**Your objective**
In the passage on pods in AKS, what mapping does a pod have to a container by default? Please answer from the passage.
Segment Start: Passage for review
Definition of Pod in AKS
Where a container is an application and its runtime dependencies put together as a single instance, a pod is the smallest deployable unit in Kubernetes which can contain one or more containers. In AKS a pod represents a single instance of your application and by default have a 1:1 mapping to a container.
Pod vs Container
While a container encapsulates an application and its runtime dependencies, a pod can hold one or more such containers, serving as the smallest deployable units in Kubernetes.
Characteristics of Pods
- Ephemeral Nature: Pods can be created, terminated, and replaced as required, showcasing their transient existence.
- Unique IP Address: Each pod is allocated a unique IP address, shared by its containers, facilitating network segmentation and service discovery.
- Storage Volumes: Pods can specify storage volumes shared among their containers, allowing for data persistence and sharing.
- Communication within Pod: Containers within the same pod share the same network namespace, ensuring smooth inter-container communication through localhost.
- Interaction with kubectl: Pods can be created, viewed, and deleted directly using kubectl, the command-line interface for Kubernetes.
Advanced Configurations
In advanced setups you can schedule multiple containers to run from the same pod. The containers in the same pod are always scheduled together, run in the same context, and can easily communicate as they share the same network namespace. A common use case for multi-container pods is when one container relies on another for a specific feature, like a main application container and a helper function container. These related containers can be deployed within the same pod.
Multi-Container Pods: Pods can host multiple containers, which are always scheduled together and operate in the same context, ideal for related containers with interdependencies.
Resource Management: Proper resource allocation is crucial to ensure efficient distribution of resources amongst the pods and avoid any single pod from monopolizing available resources.
Resource Limits: It is equally important to set limits on your resources to ensure resource allocation, prevent resource contention, and maintain stability and performance of applications running in Kubernetes clusters.
Segment End: Passage for review
Segment Start: Information
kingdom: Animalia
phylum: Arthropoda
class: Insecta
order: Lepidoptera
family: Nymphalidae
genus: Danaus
Segment End: Information
**Task answer**
A 1:1 mapping.